[Items listed in a dataset]
┏━━

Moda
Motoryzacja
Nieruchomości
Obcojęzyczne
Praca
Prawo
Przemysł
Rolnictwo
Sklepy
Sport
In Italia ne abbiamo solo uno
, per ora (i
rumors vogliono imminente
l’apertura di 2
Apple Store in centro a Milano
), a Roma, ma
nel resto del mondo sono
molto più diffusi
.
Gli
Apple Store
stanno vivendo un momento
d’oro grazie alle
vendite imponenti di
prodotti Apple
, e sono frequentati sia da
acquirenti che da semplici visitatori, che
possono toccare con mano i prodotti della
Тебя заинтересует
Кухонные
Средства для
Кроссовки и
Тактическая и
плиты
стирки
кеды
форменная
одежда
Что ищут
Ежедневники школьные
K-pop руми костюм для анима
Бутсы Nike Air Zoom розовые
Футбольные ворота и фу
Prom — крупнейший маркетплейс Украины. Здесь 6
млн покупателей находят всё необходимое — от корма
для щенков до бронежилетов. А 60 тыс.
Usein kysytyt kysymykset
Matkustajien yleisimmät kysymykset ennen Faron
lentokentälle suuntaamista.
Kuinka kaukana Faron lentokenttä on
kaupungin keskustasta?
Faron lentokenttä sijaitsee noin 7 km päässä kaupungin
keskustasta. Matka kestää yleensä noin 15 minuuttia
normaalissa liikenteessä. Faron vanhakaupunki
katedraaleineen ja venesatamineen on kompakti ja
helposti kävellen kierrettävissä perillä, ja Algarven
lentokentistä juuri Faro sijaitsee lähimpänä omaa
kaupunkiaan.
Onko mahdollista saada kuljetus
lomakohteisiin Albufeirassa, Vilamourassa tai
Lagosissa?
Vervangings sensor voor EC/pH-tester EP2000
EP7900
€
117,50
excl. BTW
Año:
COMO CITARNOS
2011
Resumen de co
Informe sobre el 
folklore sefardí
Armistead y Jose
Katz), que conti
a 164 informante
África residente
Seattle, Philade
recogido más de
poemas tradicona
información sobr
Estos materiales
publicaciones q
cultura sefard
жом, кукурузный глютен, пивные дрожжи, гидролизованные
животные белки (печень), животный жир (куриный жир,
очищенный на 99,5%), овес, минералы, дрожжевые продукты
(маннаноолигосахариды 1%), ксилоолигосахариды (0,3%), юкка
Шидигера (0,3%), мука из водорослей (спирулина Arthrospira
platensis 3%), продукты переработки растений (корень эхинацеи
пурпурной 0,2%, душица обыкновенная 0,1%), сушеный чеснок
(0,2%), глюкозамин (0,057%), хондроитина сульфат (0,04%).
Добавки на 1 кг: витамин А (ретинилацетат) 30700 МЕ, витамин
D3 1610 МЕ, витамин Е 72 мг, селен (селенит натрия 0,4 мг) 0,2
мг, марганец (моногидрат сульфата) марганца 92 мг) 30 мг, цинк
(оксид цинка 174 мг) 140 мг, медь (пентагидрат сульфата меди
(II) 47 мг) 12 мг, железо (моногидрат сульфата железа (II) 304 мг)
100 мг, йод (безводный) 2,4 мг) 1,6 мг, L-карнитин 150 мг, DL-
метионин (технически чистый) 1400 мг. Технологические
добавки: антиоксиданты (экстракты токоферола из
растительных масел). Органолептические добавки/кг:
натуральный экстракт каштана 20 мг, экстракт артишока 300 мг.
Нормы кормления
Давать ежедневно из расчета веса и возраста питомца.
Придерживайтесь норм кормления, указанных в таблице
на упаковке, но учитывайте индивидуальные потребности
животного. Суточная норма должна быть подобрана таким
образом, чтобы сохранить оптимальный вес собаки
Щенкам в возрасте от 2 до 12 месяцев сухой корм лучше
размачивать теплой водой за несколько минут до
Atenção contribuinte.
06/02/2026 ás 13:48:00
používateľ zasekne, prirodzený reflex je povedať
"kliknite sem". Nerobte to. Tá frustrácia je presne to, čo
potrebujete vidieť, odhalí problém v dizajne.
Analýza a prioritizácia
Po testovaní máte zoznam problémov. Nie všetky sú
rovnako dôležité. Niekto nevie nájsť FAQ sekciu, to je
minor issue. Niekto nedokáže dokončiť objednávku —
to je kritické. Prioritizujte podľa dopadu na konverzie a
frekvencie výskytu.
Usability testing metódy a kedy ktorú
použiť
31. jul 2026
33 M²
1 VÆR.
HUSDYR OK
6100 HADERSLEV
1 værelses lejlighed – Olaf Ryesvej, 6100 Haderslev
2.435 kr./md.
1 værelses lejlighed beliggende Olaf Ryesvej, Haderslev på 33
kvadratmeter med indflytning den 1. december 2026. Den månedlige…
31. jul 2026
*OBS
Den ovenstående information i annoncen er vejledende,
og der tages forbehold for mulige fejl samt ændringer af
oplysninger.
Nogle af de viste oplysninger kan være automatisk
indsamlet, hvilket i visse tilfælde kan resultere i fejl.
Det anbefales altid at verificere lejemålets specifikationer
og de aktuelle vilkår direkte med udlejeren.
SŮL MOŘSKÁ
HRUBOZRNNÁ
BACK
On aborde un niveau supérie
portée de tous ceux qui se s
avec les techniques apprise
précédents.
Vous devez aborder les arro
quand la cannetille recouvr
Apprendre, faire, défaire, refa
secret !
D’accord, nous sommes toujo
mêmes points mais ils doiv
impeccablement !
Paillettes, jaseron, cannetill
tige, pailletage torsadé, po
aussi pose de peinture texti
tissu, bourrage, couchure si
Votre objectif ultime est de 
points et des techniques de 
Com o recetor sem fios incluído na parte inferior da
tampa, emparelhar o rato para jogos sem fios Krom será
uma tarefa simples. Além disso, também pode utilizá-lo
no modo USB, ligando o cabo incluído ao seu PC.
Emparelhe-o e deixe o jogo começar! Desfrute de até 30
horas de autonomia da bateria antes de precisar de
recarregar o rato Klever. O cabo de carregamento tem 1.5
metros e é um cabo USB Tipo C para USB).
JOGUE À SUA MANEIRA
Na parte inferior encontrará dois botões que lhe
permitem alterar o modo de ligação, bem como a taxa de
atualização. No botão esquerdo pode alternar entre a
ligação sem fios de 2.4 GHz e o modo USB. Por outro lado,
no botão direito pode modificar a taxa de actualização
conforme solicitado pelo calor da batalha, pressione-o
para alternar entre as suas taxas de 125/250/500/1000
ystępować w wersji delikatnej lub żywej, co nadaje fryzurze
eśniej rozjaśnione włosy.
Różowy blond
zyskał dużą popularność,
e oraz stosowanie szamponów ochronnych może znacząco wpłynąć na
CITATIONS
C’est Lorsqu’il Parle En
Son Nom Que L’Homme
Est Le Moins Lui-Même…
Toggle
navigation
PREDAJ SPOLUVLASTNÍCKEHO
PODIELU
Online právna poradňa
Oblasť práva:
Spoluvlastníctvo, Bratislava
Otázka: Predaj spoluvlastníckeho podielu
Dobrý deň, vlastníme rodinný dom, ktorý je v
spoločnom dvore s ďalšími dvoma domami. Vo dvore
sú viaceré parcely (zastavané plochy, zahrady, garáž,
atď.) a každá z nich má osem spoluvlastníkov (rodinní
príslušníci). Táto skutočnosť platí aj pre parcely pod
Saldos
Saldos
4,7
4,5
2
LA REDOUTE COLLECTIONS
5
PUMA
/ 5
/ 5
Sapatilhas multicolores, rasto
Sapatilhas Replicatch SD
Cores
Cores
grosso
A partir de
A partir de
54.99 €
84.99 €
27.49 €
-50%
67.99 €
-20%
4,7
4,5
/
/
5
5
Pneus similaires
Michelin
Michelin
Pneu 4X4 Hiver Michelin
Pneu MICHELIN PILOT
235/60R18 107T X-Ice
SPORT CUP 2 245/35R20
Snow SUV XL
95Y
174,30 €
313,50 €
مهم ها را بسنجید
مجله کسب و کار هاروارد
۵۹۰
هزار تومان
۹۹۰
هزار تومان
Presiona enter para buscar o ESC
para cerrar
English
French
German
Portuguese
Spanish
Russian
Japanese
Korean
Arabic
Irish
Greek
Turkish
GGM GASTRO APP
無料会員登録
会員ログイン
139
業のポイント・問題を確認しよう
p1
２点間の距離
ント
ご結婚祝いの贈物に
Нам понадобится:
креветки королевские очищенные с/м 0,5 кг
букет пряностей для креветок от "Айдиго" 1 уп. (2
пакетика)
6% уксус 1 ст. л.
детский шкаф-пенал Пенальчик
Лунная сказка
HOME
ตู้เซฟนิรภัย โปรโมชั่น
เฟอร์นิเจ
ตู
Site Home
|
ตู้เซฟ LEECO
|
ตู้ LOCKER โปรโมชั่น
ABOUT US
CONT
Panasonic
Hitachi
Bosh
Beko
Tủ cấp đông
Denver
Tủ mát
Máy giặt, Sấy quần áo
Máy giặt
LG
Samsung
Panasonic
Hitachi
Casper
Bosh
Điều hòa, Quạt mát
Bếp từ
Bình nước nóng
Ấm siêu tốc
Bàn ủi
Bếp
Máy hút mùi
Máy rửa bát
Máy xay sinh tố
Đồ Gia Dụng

┗━━

- [WHAT TO DO]:
Reproduce exactly the lines above from the line with "Бутсы Nike Air Zoom розовые" to the line with "Kuinka kaukana Faron lentokenttä on", including both, and add nothing.

- [RESPONSE TO THIS EXERCISE]:
Бутсы Nike Air Zoom розовые
Футбольные ворота и фу
Prom — крупнейший маркетплейс Украины. Здесь 6
млн покупателей находят всё необходимое — от корма
для щенков до бронежилетов. А 60 тыс.
Usein kysytyt kysymykset
Matkustajien yleisimmät kysymykset ennen Faron
lentokentälle suuntaamista.
Kuinka kaukana Faron lentokenttä on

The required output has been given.